Miro rosé : cet adorable oiseau australien au plumage rose vif ressemble à une minuscule boule de coton (PHOTO)

Sur certaines photos, on croirait voir une petite boule de coton posée sur une branche sombre. Corps rond, plumage duveteux, poitrail délicatement rosé : cet oiseau semble presque irréel. Il n’apparaît que dans quelques forêts de l’hémisphère sud, loin des jardins européens. Pourtant, son allure minuscule fascine de plus en plus les amoureux d’oiseaux.

Ce petit passereau est souvent surnommé, de façon imagée, le rouget rose d’Australie. Son vrai nom, validé par la Commission internationale des noms français d’oiseaux, est miro rosé, et son nom scientifique Petroica rosea. Décrit en 1840 par le naturaliste John Gould, il appartient à la famille des Petroicidae au sein de l’ordre des Passeriformes. Un oiseau minuscule, une poitrine rose étonnante, et une répartition limitée à quelques régions australiennes seulement.

Miro rosé : le vrai nom de ce minuscule oiseau rose d’Australie

Le miro rosé est une espèce monotypique, sans sous espèce officiellement reconnue sur les listes ornithologiques.
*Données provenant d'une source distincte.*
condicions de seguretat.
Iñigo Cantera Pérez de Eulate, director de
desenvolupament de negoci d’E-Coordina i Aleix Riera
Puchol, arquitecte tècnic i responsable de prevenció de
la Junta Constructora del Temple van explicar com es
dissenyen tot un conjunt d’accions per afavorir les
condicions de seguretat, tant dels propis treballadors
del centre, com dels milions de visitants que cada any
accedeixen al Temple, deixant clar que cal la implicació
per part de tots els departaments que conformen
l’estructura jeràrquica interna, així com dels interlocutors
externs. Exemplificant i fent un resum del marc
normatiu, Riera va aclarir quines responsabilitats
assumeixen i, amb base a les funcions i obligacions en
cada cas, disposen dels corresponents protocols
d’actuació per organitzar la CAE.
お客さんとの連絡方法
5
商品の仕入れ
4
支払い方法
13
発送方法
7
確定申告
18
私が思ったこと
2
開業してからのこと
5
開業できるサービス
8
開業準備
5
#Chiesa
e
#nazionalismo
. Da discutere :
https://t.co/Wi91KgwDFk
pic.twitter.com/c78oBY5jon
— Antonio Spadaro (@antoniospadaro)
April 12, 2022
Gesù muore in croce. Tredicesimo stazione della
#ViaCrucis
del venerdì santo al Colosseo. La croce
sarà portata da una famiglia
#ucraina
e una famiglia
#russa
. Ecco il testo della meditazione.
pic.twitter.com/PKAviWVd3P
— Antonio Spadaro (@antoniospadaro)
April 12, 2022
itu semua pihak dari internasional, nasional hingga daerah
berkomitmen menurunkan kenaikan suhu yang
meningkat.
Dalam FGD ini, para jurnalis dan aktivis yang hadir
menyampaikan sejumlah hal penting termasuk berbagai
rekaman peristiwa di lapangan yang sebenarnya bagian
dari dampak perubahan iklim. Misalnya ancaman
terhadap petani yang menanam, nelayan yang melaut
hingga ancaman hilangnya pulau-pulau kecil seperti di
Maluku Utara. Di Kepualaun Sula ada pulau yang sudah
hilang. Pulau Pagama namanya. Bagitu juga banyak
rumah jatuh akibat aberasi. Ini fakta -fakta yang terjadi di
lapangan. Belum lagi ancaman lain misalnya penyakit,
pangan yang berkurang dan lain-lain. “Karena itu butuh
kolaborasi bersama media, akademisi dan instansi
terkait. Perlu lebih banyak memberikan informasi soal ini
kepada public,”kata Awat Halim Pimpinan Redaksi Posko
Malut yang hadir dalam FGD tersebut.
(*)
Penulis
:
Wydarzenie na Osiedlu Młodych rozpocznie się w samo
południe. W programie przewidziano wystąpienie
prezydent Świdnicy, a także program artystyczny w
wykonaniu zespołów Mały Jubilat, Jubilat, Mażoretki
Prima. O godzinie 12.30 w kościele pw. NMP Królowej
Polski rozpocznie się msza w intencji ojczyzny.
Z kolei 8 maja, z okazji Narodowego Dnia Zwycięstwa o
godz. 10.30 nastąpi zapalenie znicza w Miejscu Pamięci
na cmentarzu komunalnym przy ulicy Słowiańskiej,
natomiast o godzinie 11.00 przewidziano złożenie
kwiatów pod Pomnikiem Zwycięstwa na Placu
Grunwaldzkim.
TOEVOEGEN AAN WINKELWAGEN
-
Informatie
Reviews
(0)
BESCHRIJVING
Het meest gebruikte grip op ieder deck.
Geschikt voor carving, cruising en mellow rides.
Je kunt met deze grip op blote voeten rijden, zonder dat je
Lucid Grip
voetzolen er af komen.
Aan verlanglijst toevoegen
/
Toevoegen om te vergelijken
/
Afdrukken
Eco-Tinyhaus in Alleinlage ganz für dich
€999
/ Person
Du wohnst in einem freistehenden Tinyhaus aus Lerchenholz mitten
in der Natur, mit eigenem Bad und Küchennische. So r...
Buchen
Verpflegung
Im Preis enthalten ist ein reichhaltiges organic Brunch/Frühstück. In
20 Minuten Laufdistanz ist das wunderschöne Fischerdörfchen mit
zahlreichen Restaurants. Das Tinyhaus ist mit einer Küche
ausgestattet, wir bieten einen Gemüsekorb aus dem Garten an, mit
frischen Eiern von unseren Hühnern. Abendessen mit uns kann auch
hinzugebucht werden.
Il fait partie du genre Petroica, qui regroupe plusieurs petits oiseaux d’Australie proches de nos rouge gorges par la silhouette. En anglais, on le nomme souvent rose robin. Chez Petroica rosea, ce qui retient immédiatement l’œil, c’est ce plastron rose très net sur un corps gris discret.

Adulte, ce passereau mesure autour de 11 à 12 centimètres pour un poids d’environ 8 grammes. Sa longévité peut atteindre 9 ans selon les données de terrain recueillies par les ornithologues. L’Union internationale pour la conservation de la nature le classe en catégorie Préoccupation mineure, donc non menacé à l’échelle mondiale. Sa présence reste toutefois liée à la bonne santé des forêts humides où il se reproduit.
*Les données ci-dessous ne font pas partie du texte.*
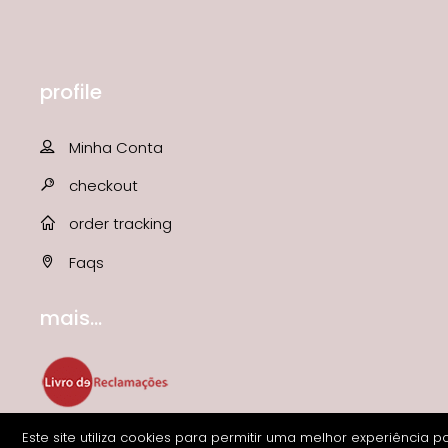
profile
Minha Conta
checkout
order tracking
Faqs
mais...
Este site utiliza cookies para permitir uma melhor experiência p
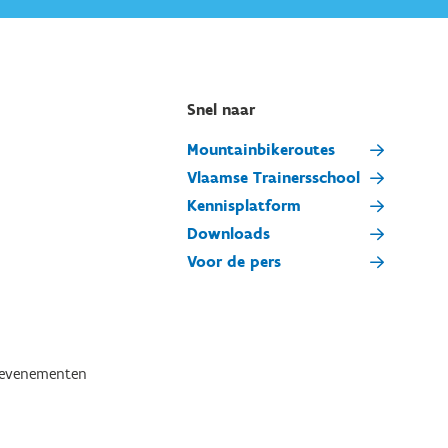
Snel naar
Mountainbikeroutes
Vlaamse Trainersschool
Kennisplatform
Downloads
Voor de pers
tevenementen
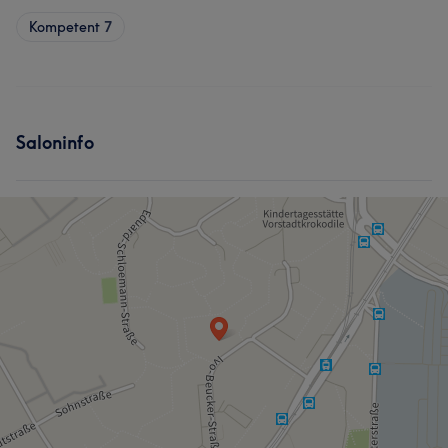
Kompetent
7
Saloninfo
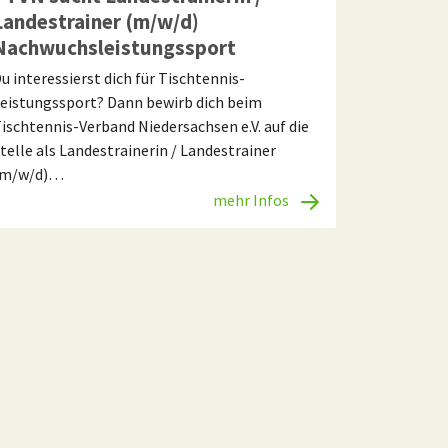
Landestrainer (m/w/d)
Nachwuchsleistungssport
u interessierst dich für Tischtennis-
eistungssport? Dann bewirb dich beim
ischtennis-Verband Niedersachsen e.V. auf die
telle als Landestrainerin / Landestrainer
(m/w/d)…
mehr Infos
Taille et couleurs : comment reconnaître facilement le miro rosé

Vu de près, le miro rosé n’a rien d’un géant : son corps ramassé semble presque rond, avec une queue courte. Quand il se perche, il serre souvent les ailes contre lui, ce qui accentue encore cette impression de boule. Le mâle arbore une poitrine rose vif qui se détache sur le reste du plumage plus sombre. La femelle, elle, reste beaucoup plus discrète avec un plumage gris brun, à peine teinté de rosé.

Pour les observateurs, quelques chiffres suffisent à se faire une idée de ce minuscule oiseau des forêts australiennes :

  • Taille : environ 11 à 12 centimètres.
  • Poids : autour de 8 grammes seulement.
  • Espérance de vie maximale observée : 9 ans.
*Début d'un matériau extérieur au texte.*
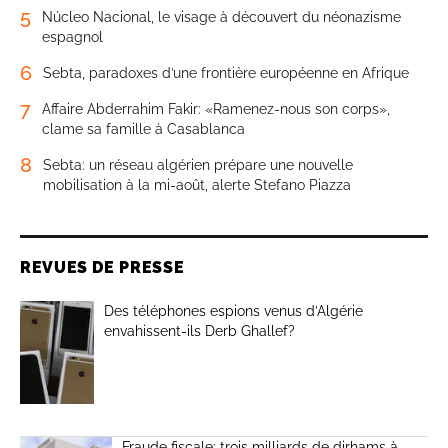
5
Núcleo Nacional, le visage à découvert du néonazisme
espagnol
6
Sebta, paradoxes d’une frontière européenne en Afrique
7
Affaire Abderrahim Fakir: «Ramenez-nous son corps»,
clame sa famille à Casablanca
8
Sebta: un réseau algérien prépare une nouvelle
mobilisation à la mi-août, alerte Stefano Piazza
REVUES DE PRESSE
Des téléphones espions venus d’Algérie
envahissent-ils Derb Ghallef?
Fraude fiscale: trois milliards de dirhams à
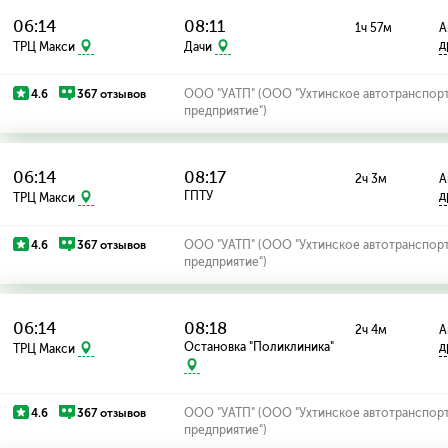
06:14
08:11
1ч 57м
А
д
ТРЦ Макси
Дачи
4.6
367 отзывов
ООО "УАТП" (ООО "Ухтинское автотранспор
предприятие")
06:14
08:17
2ч 3м
А
ГПТУ
д
ТРЦ Макси
4.6
367 отзывов
ООО "УАТП" (ООО "Ухтинское автотранспор
предприятие")
06:14
08:18
2ч 4м
А
Остановка "Поликлиника"
д
ТРЦ Макси
4.6
367 отзывов
ООО "УАТП" (ООО "Ухтинское автотранспор
предприятие")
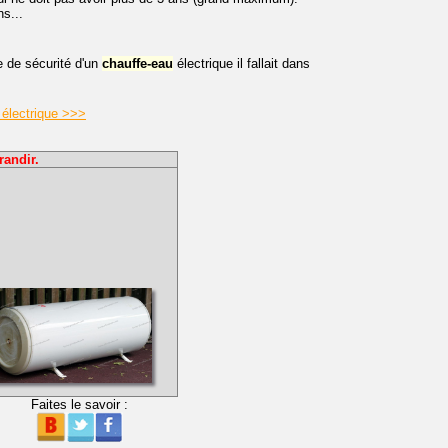
s...
e de sécurité d'un
chauffe-eau
électrique il fallait dans
 électrique >>>
randir.
Faites le savoir :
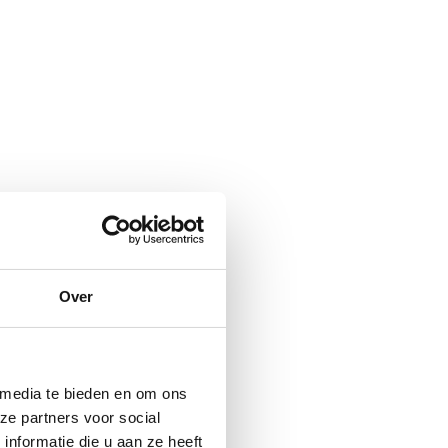
Over
 media te bieden en om ons
ze partners voor social
nformatie die u aan ze heeft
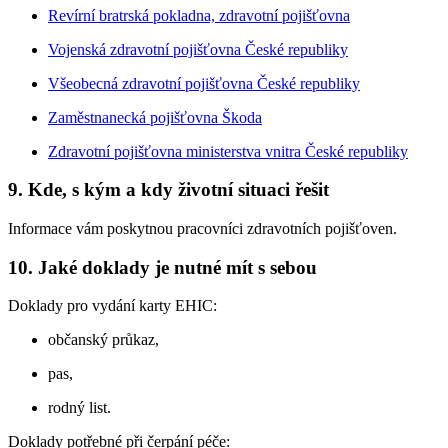
Revírní bratrská pokladna, zdravotní pojišťovna
Vojenská zdravotní pojišťovna České republiky
Všeobecná zdravotní pojišťovna České republiky
Zaměstnanecká pojišťovna Škoda
Zdravotní pojišťovna ministerstva vnitra České republiky
9. Kde, s kým a kdy životní situaci řešit
Informace vám poskytnou pracovníci zdravotních pojišťoven.
10. Jaké doklady je nutné mít s sebou
Doklady pro vydání karty EHIC:
občanský průkaz,
pas,
rodný list.
Doklady potřebné při čerpání péče:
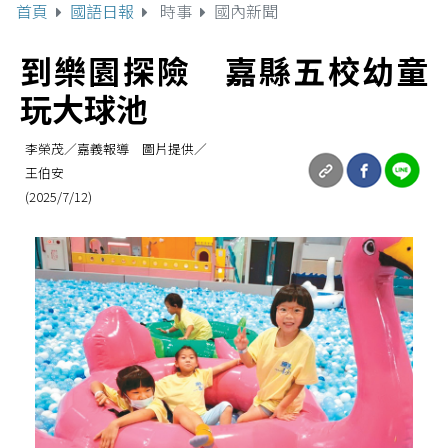
首頁
國語日報
時事
國內新聞
到樂園探險 嘉縣五校幼童
玩大球池
李榮茂／嘉義報導 圖片提供／
王伯安
(2025/7/12)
Un format lilliputien, un ventre rond et un poitrail rose : tout concourt à renforcer l’impression de petite boule de coton vivante.

Où vit le miro rosé et pourquoi il semble une boule de coton

Endémique de l’Australie, le miro rosé se rencontre surtout dans l’est et le sud est du pays, du Queensland au Victoria et jusque dans l’extrême sud est de l’Australie Méridionale. Il fréquente les ravins et vallées des forêts tempérées à tropicales, où l’humidité reste élevée une grande partie de l’année. On le signale aussi dans certaines forêts humides de plaine, toujours à couvert, rarement en milieu ouvert.

Dans ces milieux frais, l’oiseau adopte une posture ramassée, plumes un peu gonflées, perché assez bas au dessus du sol. Cette attitude, commune à de nombreux petits passereaux des forêts humides, accentue son allure de petite boule quand la lumière frappe sa poitrine rose. Sur beaucoup de photos, il ressemble vraiment à un pompon vivant posé dans les branchages, ce qui explique son succès auprès des passionnés d’ornithologie.